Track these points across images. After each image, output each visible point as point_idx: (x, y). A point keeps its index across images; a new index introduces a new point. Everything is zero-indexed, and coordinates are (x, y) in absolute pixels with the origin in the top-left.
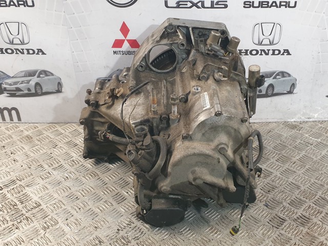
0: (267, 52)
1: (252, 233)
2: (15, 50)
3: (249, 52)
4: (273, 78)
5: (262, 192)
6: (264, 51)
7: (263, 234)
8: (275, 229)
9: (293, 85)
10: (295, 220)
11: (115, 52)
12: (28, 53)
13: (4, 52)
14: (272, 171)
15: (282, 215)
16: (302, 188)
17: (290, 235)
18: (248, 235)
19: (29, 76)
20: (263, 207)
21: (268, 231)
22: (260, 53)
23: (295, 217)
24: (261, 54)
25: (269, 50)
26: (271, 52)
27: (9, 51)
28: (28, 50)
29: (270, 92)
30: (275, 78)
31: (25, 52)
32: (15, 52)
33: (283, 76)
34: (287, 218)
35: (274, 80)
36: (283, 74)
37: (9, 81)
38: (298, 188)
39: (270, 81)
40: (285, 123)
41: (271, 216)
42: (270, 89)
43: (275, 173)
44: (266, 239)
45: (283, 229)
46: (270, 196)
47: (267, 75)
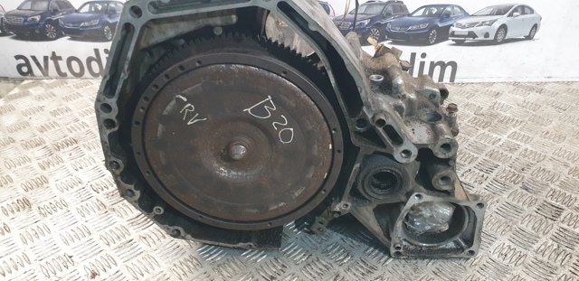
1: (515, 226)
4: (509, 16)
5: (513, 170)
7: (533, 228)
8: (550, 221)
9: (535, 27)
10: (577, 209)
14: (519, 143)
15: (553, 202)
16: (572, 166)
18: (510, 230)
20: (520, 190)
21: (541, 225)
29: (500, 38)
30: (511, 15)
33: (523, 13)
34: (564, 206)
35: (510, 19)
36: (523, 9)
39: (503, 19)
40: (515, 84)
41: (539, 203)
42: (502, 32)
43: (523, 146)
44: (541, 235)
45: (563, 222)
46: (527, 175)
47: (500, 11)
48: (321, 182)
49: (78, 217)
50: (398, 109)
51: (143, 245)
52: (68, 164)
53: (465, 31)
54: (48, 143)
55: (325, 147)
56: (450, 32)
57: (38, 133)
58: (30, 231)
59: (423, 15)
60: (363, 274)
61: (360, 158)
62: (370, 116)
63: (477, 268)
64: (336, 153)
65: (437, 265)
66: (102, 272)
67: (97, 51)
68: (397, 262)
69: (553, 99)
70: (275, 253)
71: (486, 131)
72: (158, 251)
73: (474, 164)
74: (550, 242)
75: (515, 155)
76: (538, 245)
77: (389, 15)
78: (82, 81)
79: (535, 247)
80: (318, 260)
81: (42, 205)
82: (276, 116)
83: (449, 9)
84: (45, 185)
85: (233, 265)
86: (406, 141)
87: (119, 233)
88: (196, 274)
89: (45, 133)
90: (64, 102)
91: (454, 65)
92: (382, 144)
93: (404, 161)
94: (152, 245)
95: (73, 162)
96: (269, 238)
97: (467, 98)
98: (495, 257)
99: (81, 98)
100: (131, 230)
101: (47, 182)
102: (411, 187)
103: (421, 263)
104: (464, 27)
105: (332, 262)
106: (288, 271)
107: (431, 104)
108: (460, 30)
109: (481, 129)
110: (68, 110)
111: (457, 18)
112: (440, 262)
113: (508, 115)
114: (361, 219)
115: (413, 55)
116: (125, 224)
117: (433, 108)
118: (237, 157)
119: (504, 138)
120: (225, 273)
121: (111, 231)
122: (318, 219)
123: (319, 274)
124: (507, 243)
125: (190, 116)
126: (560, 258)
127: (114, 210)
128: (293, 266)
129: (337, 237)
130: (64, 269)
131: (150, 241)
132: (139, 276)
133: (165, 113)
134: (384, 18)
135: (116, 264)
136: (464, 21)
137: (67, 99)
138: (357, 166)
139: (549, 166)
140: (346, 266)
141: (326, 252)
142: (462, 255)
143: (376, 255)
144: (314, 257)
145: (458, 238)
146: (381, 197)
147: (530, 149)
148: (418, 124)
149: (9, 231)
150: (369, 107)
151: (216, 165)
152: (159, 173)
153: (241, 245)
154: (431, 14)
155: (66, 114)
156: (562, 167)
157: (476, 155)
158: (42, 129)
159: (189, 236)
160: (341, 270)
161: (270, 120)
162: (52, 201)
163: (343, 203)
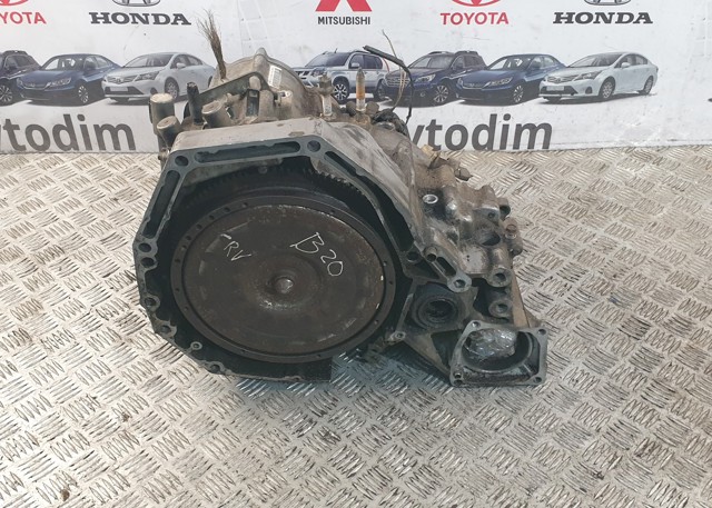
0: (608, 16)
1: (593, 347)
2: (130, 17)
3: (574, 16)
4: (616, 67)
5: (603, 277)
6: (603, 15)
7: (613, 349)
8: (633, 341)
9: (651, 80)
10: (665, 325)
11: (321, 20)
12: (157, 22)
13: (110, 20)
14: (616, 239)
15: (642, 317)
16: (674, 270)
17: (659, 351)
18: (587, 352)
19: (155, 66)
20: (606, 303)
21: (622, 345)
22: (594, 20)
23: (666, 320)
24: (597, 22)
25: (611, 14)
26: (615, 18)
27: (120, 18)
28: (156, 16)
29: (606, 93)
30: (618, 66)
31: (151, 19)
32: (131, 20)
33: (634, 63)
34: (652, 322)
35: (617, 70)
36: (634, 58)
37: (117, 75)
38: (666, 270)
39: (609, 71)
40: (630, 149)
41: (624, 319)
42: (609, 86)
43: (622, 243)
44: (619, 358)
45: (646, 341)
46: (618, 284)
47: (605, 61)
48: (373, 312)
49: (91, 351)
50: (452, 236)
51: (173, 381)
52: (61, 282)
53: (561, 86)
54: (28, 253)
55: (377, 279)
56: (541, 87)
57: (10, 239)
58: (39, 369)
59: (505, 68)
60: (421, 405)
61: (413, 287)
62: (421, 250)
63: (544, 396)
64: (389, 285)
65: (501, 394)
66: (133, 414)
67: (67, 117)
68: (458, 391)
69: (672, 173)
70: (325, 385)
71: (579, 223)
72: (192, 388)
73: (557, 270)
74: (629, 364)
75: (610, 256)
76: (614, 368)
77: (460, 69)
78: (48, 157)
79: (610, 371)
80: (372, 392)
81: (44, 337)
82: (324, 251)
83: (538, 60)
84: (41, 312)
85: (278, 400)
86: (458, 272)
87: (144, 369)
88: (239, 412)
89: (19, 239)
90: (32, 192)
91: (547, 128)
92: (435, 274)
93: (458, 290)
94: (185, 381)
95: (66, 279)
96: (317, 370)
97: (563, 174)
98: (565, 383)
99: (53, 186)
100: (156, 364)
101: (42, 308)
102: (467, 314)
103: (484, 391)
104: (558, 81)
105: (387, 393)
106: (340, 405)
107: (490, 224)
108: (553, 84)
109: (573, 220)
110: (39, 203)
111: (549, 70)
112: (504, 390)
113: (611, 199)
114: (418, 348)
115: (493, 117)
116: (149, 357)
117: (493, 227)
118: (283, 292)
119: (600, 232)
120: (271, 410)
121: (134, 367)
122: (371, 347)
123: (373, 407)
124: (581, 367)
125: (234, 253)
126: (635, 382)
127: (131, 341)
128: (345, 399)
129: (393, 365)
130: (90, 411)
131: (182, 377)
132: (176, 416)
133: (208, 251)
134: (453, 72)
135: (147, 404)
136: (557, 75)
137: (34, 186)
138: (410, 296)
139: (647, 271)
140: (402, 398)
141: (380, 382)
142: (528, 382)
143: (436, 384)
144: (367, 388)
145: (523, 364)
146: (437, 325)
147: (629, 247)
148: (474, 249)
149: (16, 370)
150: (419, 241)
151: (260, 298)
152: (198, 308)
153: (287, 378)
154: (514, 67)
155: (39, 210)
156: (662, 272)
157: (561, 258)
158: (15, 233)
159: (229, 371)
160: (397, 401)
161: (318, 255)
162: (54, 331)
163: (397, 332)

+ + + + + + +

* [TASK BRIEF]: Every entry in the listing is to be duplicated precisely, except for its pictures.

* [ANSWER FOR THIS EXERCISE]:
Track these points across images. After each image, output each visible point as point_idx: (x, y). A point keeps its index across images; a new index introduces a new point. Everything is zero-indexed, and coordinates are (x, y) in absolute pixels with the origin in the top-left.
0: (267, 52)
1: (252, 233)
2: (15, 50)
3: (249, 52)
4: (273, 78)
5: (262, 192)
6: (264, 51)
7: (263, 234)
8: (275, 229)
9: (293, 85)
10: (295, 220)
11: (115, 52)
12: (28, 53)
13: (4, 52)
14: (272, 171)
15: (282, 215)
16: (302, 188)
17: (290, 235)
18: (248, 235)
19: (29, 76)
20: (263, 207)
21: (268, 231)
22: (260, 53)
23: (295, 217)
24: (261, 54)
25: (269, 50)
26: (271, 52)
27: (9, 51)
28: (28, 50)
29: (270, 92)
30: (275, 78)
31: (25, 52)
32: (15, 52)
33: (283, 76)
34: (287, 218)
35: (274, 80)
36: (283, 74)
37: (9, 81)
38: (298, 188)
39: (270, 81)
40: (285, 123)
41: (271, 216)
42: (270, 89)
43: (275, 173)
44: (266, 239)
45: (283, 229)
46: (270, 196)
47: (267, 75)
1: (515, 226)
4: (509, 16)
5: (513, 170)
7: (533, 228)
8: (550, 221)
9: (535, 27)
10: (577, 209)
14: (519, 143)
15: (553, 202)
16: (572, 166)
18: (510, 230)
20: (520, 190)
21: (541, 225)
29: (500, 38)
30: (511, 15)
33: (523, 13)
34: (564, 206)
35: (510, 19)
36: (523, 9)
39: (503, 19)
40: (515, 84)
41: (539, 203)
42: (502, 32)
43: (523, 146)
44: (541, 235)
45: (563, 222)
46: (527, 175)
47: (500, 11)
48: (321, 182)
49: (78, 217)
50: (398, 109)
51: (143, 245)
52: (68, 164)
53: (465, 31)
54: (48, 143)
55: (325, 147)
56: (450, 32)
57: (38, 133)
58: (30, 231)
59: (423, 15)
60: (363, 274)
61: (360, 158)
62: (370, 116)
63: (477, 268)
64: (336, 153)
65: (437, 265)
66: (102, 272)
67: (97, 51)
68: (397, 262)
69: (553, 99)
70: (275, 253)
71: (486, 131)
72: (158, 251)
73: (474, 164)
74: (550, 242)
75: (515, 155)
76: (538, 245)
77: (389, 15)
78: (82, 81)
79: (535, 247)
80: (318, 260)
81: (42, 205)
82: (276, 116)
83: (449, 9)
84: (45, 185)
85: (233, 265)
86: (406, 141)
87: (119, 233)
88: (196, 274)
89: (45, 133)
90: (64, 102)
91: (454, 65)
92: (382, 144)
93: (404, 161)
94: (152, 245)
95: (73, 162)
96: (269, 238)
97: (467, 98)
98: (495, 257)
99: (81, 98)
100: (131, 230)
101: (47, 182)
102: (411, 187)
103: (421, 263)
104: (464, 27)
105: (332, 262)
106: (288, 271)
107: (431, 104)
108: (460, 30)
109: (481, 129)
110: (68, 110)
111: (457, 18)
112: (440, 262)
113: (508, 115)
114: (361, 219)
115: (413, 55)
116: (125, 224)
117: (433, 108)
118: (237, 157)
119: (504, 138)
120: (225, 273)
121: (111, 231)
122: (318, 219)
123: (319, 274)
124: (507, 243)
125: (190, 116)
126: (560, 258)
127: (114, 210)
128: (293, 266)
129: (337, 237)
130: (64, 269)
131: (150, 241)
132: (139, 276)
133: (165, 113)
134: (384, 18)
135: (116, 264)
136: (464, 21)
137: (67, 99)
138: (357, 166)
139: (549, 166)
140: (346, 266)
141: (326, 252)
142: (462, 255)
143: (376, 255)
144: (314, 257)
145: (458, 238)
146: (381, 197)
147: (530, 149)
148: (418, 124)
149: (9, 231)
150: (369, 107)
151: (216, 165)
152: (159, 173)
153: (241, 245)
154: (431, 14)
155: (66, 114)
156: (562, 167)
157: (476, 155)
158: (42, 129)
159: (189, 236)
160: (341, 270)
161: (270, 120)
162: (52, 201)
163: (343, 203)
0: (608, 16)
1: (593, 347)
2: (130, 17)
3: (574, 16)
4: (616, 67)
5: (603, 277)
6: (603, 15)
7: (613, 349)
8: (633, 341)
9: (651, 80)
10: (665, 325)
11: (321, 20)
12: (157, 22)
13: (110, 20)
14: (616, 239)
15: (642, 317)
16: (674, 270)
17: (659, 351)
18: (587, 352)
19: (155, 66)
20: (606, 303)
21: (622, 345)
22: (594, 20)
23: (666, 320)
24: (597, 22)
25: (611, 14)
26: (615, 18)
27: (120, 18)
28: (156, 16)
29: (606, 93)
30: (618, 66)
31: (151, 19)
32: (131, 20)
33: (634, 63)
34: (652, 322)
35: (617, 70)
36: (634, 58)
37: (117, 75)
38: (666, 270)
39: (609, 71)
40: (630, 149)
41: (624, 319)
42: (609, 86)
43: (622, 243)
44: (619, 358)
45: (646, 341)
46: (618, 284)
47: (605, 61)
48: (373, 312)
49: (91, 351)
50: (452, 236)
51: (173, 381)
52: (61, 282)
53: (561, 86)
54: (28, 253)
55: (377, 279)
56: (541, 87)
57: (10, 239)
58: (39, 369)
59: (505, 68)
60: (421, 405)
61: (413, 287)
62: (421, 250)
63: (544, 396)
64: (389, 285)
65: (501, 394)
66: (133, 414)
67: (67, 117)
68: (458, 391)
69: (672, 173)
70: (325, 385)
71: (579, 223)
72: (192, 388)
73: (557, 270)
74: (629, 364)
75: (610, 256)
76: (614, 368)
77: (460, 69)
78: (48, 157)
79: (610, 371)
80: (372, 392)
81: (44, 337)
82: (324, 251)
83: (538, 60)
84: (41, 312)
85: (278, 400)
86: (458, 272)
87: (144, 369)
88: (239, 412)
89: (19, 239)
90: (32, 192)
91: (547, 128)
92: (435, 274)
93: (458, 290)
94: (185, 381)
95: (66, 279)
96: (317, 370)
97: (563, 174)
98: (565, 383)
99: (53, 186)
100: (156, 364)
101: (42, 308)
102: (467, 314)
103: (484, 391)
104: (558, 81)
105: (387, 393)
106: (340, 405)
107: (490, 224)
108: (553, 84)
109: (573, 220)
110: (39, 203)
111: (549, 70)
112: (504, 390)
113: (611, 199)
114: (418, 348)
115: (493, 117)
116: (149, 357)
117: (493, 227)
118: (283, 292)
119: (600, 232)
120: (271, 410)
121: (134, 367)
122: (371, 347)
123: (373, 407)
124: (581, 367)
125: (234, 253)
126: (635, 382)
127: (131, 341)
128: (345, 399)
129: (393, 365)
130: (90, 411)
131: (182, 377)
132: (176, 416)
133: (208, 251)
134: (453, 72)
135: (147, 404)
136: (557, 75)
137: (34, 186)
138: (410, 296)
139: (647, 271)
140: (402, 398)
141: (380, 382)
142: (528, 382)
143: (436, 384)
144: (367, 388)
145: (523, 364)
146: (437, 325)
147: (629, 247)
148: (474, 249)
149: (16, 370)
150: (419, 241)
151: (260, 298)
152: (198, 308)
153: (287, 378)
154: (514, 67)
155: (39, 210)
156: (662, 272)
157: (561, 258)
158: (15, 233)
159: (229, 371)
160: (397, 401)
161: (318, 255)
162: (54, 331)
163: (397, 332)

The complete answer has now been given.